3 - Talmud Babilonese

Il Talmud babilonese (Bavli) è meno antico del Talmud Palestinese (Yerushalmi), ma più completo. I 63 trattati di quest'opera enorme, vera enciclopedia del diritto religioso ebraico e testo fondamentale della formazione rabbinica, recano titoli come "Benedizioni", "Shabbat", "Capodanno", "Divorzi", "Giuramenti", "Sacrifici" e "Nidi di Uccelli". Nella mostra sono esposti frammenti del trattato Niddah, di cui il tema è l'interpretazione delle regole bibliche sull'impurità dovuta al ciclo mestruale della donna (Levitico 15,19-31).
Infine da ultimi, ma non certo per importanza, sono esposti nella mostra otto frammenti, per lo più fogli e alcuni mutili, che furono smembrati da un interessante manoscritto contenente il Talmud babilonese, copiato in Spagna nel sec. XIII e poi, per qualche vicenda di cui ci sfuggono i particolari, portato in Italia centrale dove fu usato come testo sacro e, alla fine, venne riusato per rilegare quattro volumi a stampa finiti nella Biblioteca del Dottorato dell'Università di Perugia. I frammenti del Talmud sono di grande importanza, sia per l'antichità, sia per il fatto che quest'opera è stata il libro ebraico più sistematicamente combattuto, confiscato e bruciato dalla Chiesa cattolica e dalla sua Inquisizione, al punto che di esso esiste un solo manoscritto completo, conservato a Monaco e copiato nel sec. XV, accanto ad altri pochi manoscritti parziali.

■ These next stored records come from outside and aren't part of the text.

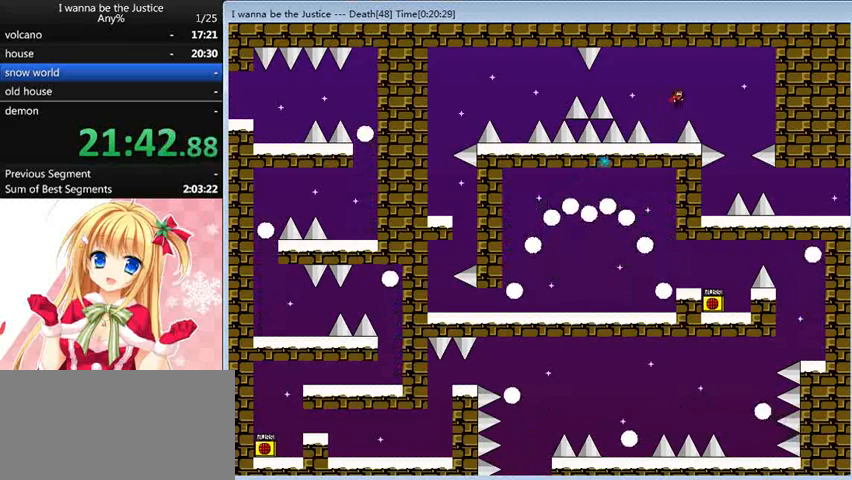
{"keys": ["right"], "events": [[40, "shift_l", "up"]]}
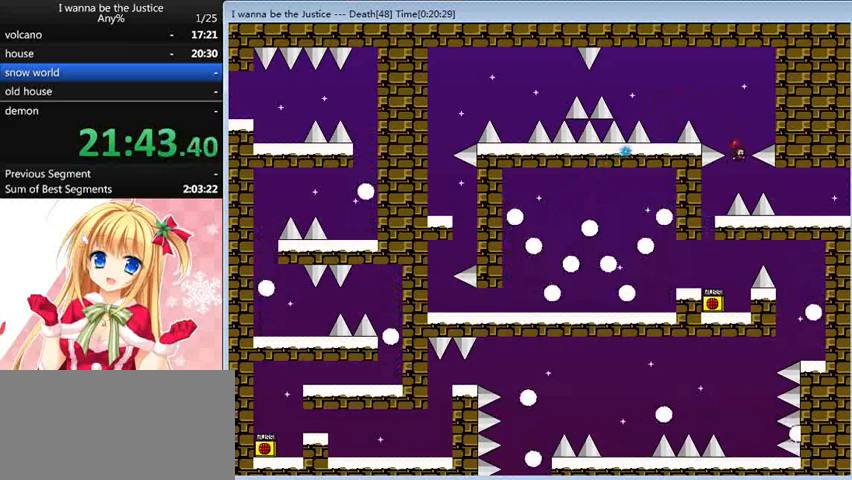
{"keys": [], "events": [[480, "right", "up"]]}
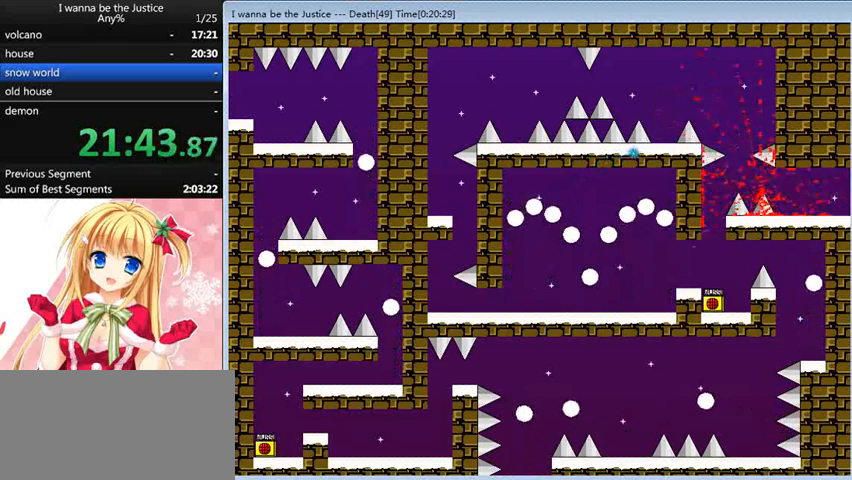
{"keys": ["left"], "events": [[160, "r", "down"], [200, "r", "up"], [360, "left", "down"], [360, "shift_l", "down"], [440, "shift_l", "up"]]}
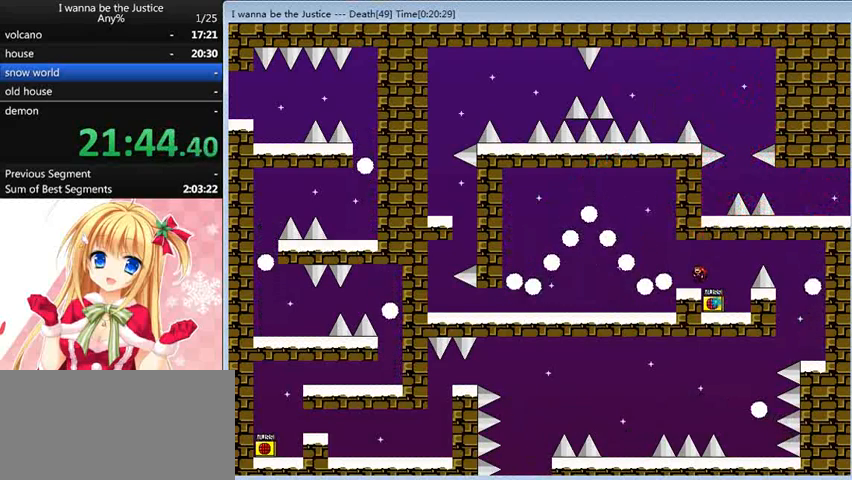
{"keys": ["left"], "events": [[120, "left", "up"], [200, "left", "down"]]}
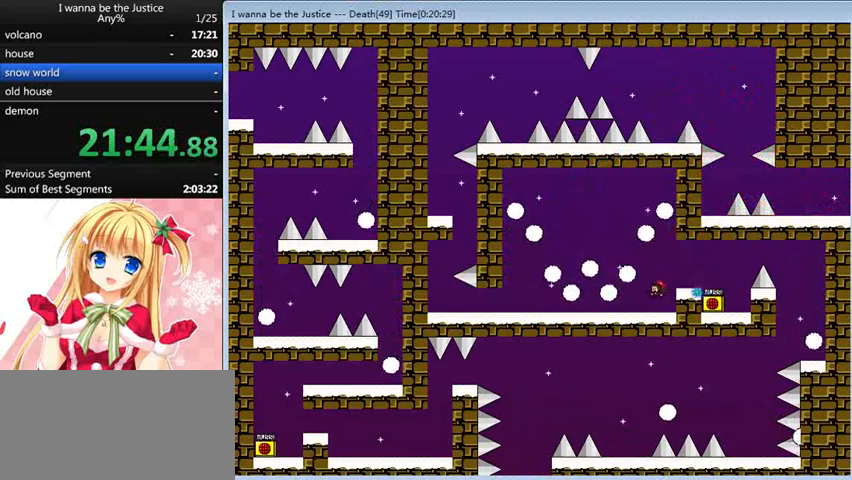
{"keys": ["left"], "events": []}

I fogli talmudici di Perugia appartengono allo stesso manoscritto talmudico attestato dai fogli rinvenuti a Bologna, presso l'Archivio di Stato, ed è interessante notare che la data di riuso dei fogli di Bologna è di due anno posteriore alla emanazione della bolla di papa Giulio III, del 1553, in cui si ordinava la confisca di tutti gli esemplari del Talmud a Roma, e la loro conseguente distruzione in un rogo che fu acceso a Campo de' Fiori il giorno del Capodanno ebraico, nel settembre del 1553. Il pontefice dopo aver eseguito il sequestro a Roma, invitò tutti i principi cristiani a seguire l'esempio romano e confische e roghi si susseguirono tragicamente in tutte le principali città italiane. Dunque, appare chiaro che questo splendido codice talmudico fu smembrato e in parte riusato in seguito alla sua confisca e condanna al rogo. Sappiamo che spesso i codici in pergamena venivano sottratti dai roghi perché il materiale membranaceo di cui erano fatti valeva molto e dalla loro vendita ai legatori some materiale da riuso poteva far guadagnare alcuni denari.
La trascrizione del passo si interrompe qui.